For the above examples, this is how the <link rel=”alternate” hreflang=”(content)” href=”(content)”> would look for the US content page that also has translated content:
<link rel=”alternate” hreflang=”en-GB” href=”http://www.example.com/hotels/en/gb/more-URL”>
<link rel=”alternate” hreflang=”es-ES” href=”http://www.example.com/hotels/es/es/more-URL”>
<link rel=”alternate” hreflang=”es-MX” href=”http://www.example.com/hotels/es/mx/more-URL”>
From my understanding (and someone please correct me if I am wrong), Google is now saying that we can use this when the content on the page is essentially the same except for price (so USD vs GBP). I get this from this statement:
Today we’re going further with our support for multilingual content with improved handling for these two scenarios:
- Multiregional websites using substantially the same content. Example: English webpages for Australia, Canada and USA, differing only in price
How is this different?
Last year Google published a blog post called “Unifying Content under MultiLingual Templates“. Under that, when you had templated translated content, you had to pick a canonical URL (the one you desired to have displayed to searchers). It then involved setting a cookie to remember what a person selected as their language, then redirecting the person based on that cookie.
Also, depending on what language the person was using when they set up the page, i.e. if it is a profile page set up in the Spanish version of the site, then that page becomes the canonical and all the others (French, English, Italian, etc) use a rel=canonical to the Spanish version.
In the new system, all you have to do for this templated content is use the hreflang to designate the different languages, which will be served to the different language search engines. If you’re translating every page, this makes a lot of sense! However, if you are not translating every page, I think it would still make sense to just designate the page using the hreflang to the original language. This should, according to Google, keep the page from being indexed in other language Google search engines, and it should rank in the correct language search.

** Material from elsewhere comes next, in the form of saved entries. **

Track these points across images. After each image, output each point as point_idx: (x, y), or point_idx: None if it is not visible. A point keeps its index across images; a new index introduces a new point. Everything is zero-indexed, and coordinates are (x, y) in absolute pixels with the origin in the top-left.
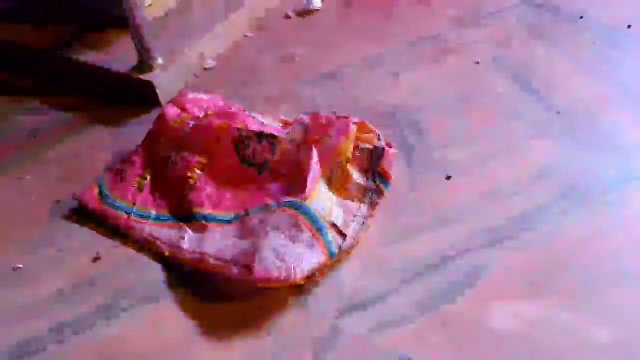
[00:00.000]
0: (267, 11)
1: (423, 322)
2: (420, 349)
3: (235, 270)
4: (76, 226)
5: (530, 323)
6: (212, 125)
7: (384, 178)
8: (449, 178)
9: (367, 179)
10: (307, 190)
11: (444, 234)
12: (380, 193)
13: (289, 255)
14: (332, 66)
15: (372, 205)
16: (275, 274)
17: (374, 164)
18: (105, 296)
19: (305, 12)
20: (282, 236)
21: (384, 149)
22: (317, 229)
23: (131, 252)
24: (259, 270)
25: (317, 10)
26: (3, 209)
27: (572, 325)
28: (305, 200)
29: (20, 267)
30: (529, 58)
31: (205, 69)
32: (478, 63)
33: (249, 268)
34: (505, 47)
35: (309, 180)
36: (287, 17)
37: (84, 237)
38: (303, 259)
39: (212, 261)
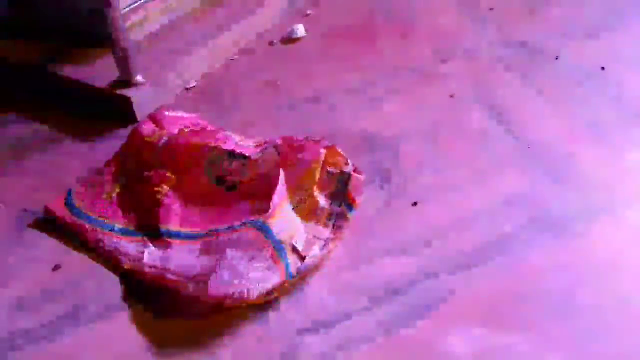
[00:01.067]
0: (252, 37)
1: (383, 344)
2: None
3: (191, 287)
4: (42, 235)
5: (487, 349)
6: (184, 142)
7: (349, 203)
8: (415, 204)
9: (332, 203)
10: (270, 210)
11: (411, 258)
12: (344, 217)
13: (245, 274)
14: (313, 92)
15: (336, 228)
16: (229, 292)
17: (340, 189)
18: (61, 307)
19: (289, 40)
20: (241, 255)
21: (350, 174)
22: (277, 249)
23: (92, 263)
24: (213, 288)
25: (301, 38)
26: None
27: (528, 354)
28: (267, 220)
29: None
30: (504, 93)
31: (187, 89)
32: (452, 97)
33: (204, 285)
34: (482, 82)
35: (274, 200)
36: (272, 44)
37: (48, 246)
38: (259, 278)
39: (170, 276)
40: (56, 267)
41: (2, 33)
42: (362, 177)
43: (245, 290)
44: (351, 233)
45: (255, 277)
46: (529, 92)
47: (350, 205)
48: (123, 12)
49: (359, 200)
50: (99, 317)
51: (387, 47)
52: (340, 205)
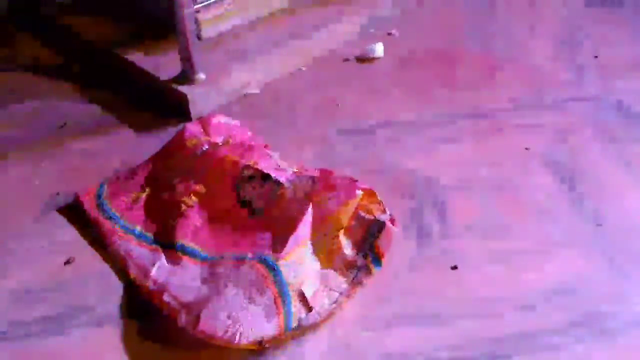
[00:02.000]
0: (327, 50)
1: None
2: None
3: (182, 317)
4: (65, 223)
5: None
6: (220, 156)
7: (377, 256)
8: (454, 268)
9: (358, 252)
10: (285, 250)
11: (431, 333)
12: (367, 272)
13: (240, 316)
14: (373, 120)
15: (355, 283)
16: (219, 332)
17: (369, 238)
18: (60, 305)
19: (365, 59)
20: (242, 293)
21: (384, 223)
22: (281, 295)
23: (103, 264)
24: (203, 323)
25: (378, 58)
26: (4, 191)
27: None
28: (279, 260)
29: None
30: (585, 158)
31: (246, 95)
32: (528, 149)
33: (196, 318)
34: (562, 140)
35: (292, 239)
36: (346, 59)
37: (68, 236)
38: (254, 324)
39: (166, 298)
40: (68, 261)
41: (79, 9)
42: (396, 229)
43: (237, 334)
44: (372, 287)
45: (250, 321)
46: (616, 162)
47: (378, 259)
48: (197, 6)
49: (388, 253)
50: (92, 324)
51: (467, 83)
52: (365, 257)
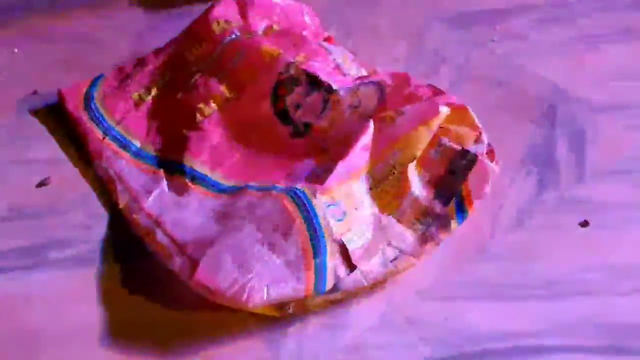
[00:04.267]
0: None
1: None
2: None
3: (177, 262)
4: (42, 131)
5: None
6: (255, 47)
7: (463, 204)
8: (585, 224)
9: (435, 196)
10: (326, 182)
11: (518, 310)
12: (445, 225)
13: (253, 266)
14: (494, 7)
15: (425, 239)
16: (221, 284)
17: (454, 176)
18: (23, 240)
19: None
20: (258, 237)
21: (476, 156)
22: (313, 245)
23: (85, 188)
24: (202, 271)
25: None
26: None
27: None
28: (316, 195)
29: None
30: None
31: None
32: None
33: (194, 264)
34: None
35: (339, 168)
36: None
37: (45, 148)
38: (272, 278)
39: (160, 237)
40: (41, 183)
41: None
42: (496, 168)
43: (246, 289)
44: (450, 245)
45: (267, 273)
46: None
47: (464, 208)
48: None
49: (478, 201)
50: (63, 264)
51: None
52: (446, 203)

We’ll see if this is indeed what happens, but it seems promising.
What I Wonder
I wonder if this means that we no longer have to do unique content for different iterations of the same language? For example, does this mean that we can just add “u”s to words like “favorite” (becomes favourite) and change the currency to GBP from USD, throw this tag on, and we are good to go? Will Google still treat this as duplicate content?
It’s hard to know without any testing (though I have a client I am going to try it out on I hope), but does this not follow logically that this is now allowed?
I’d love to hear thoughts anyone has.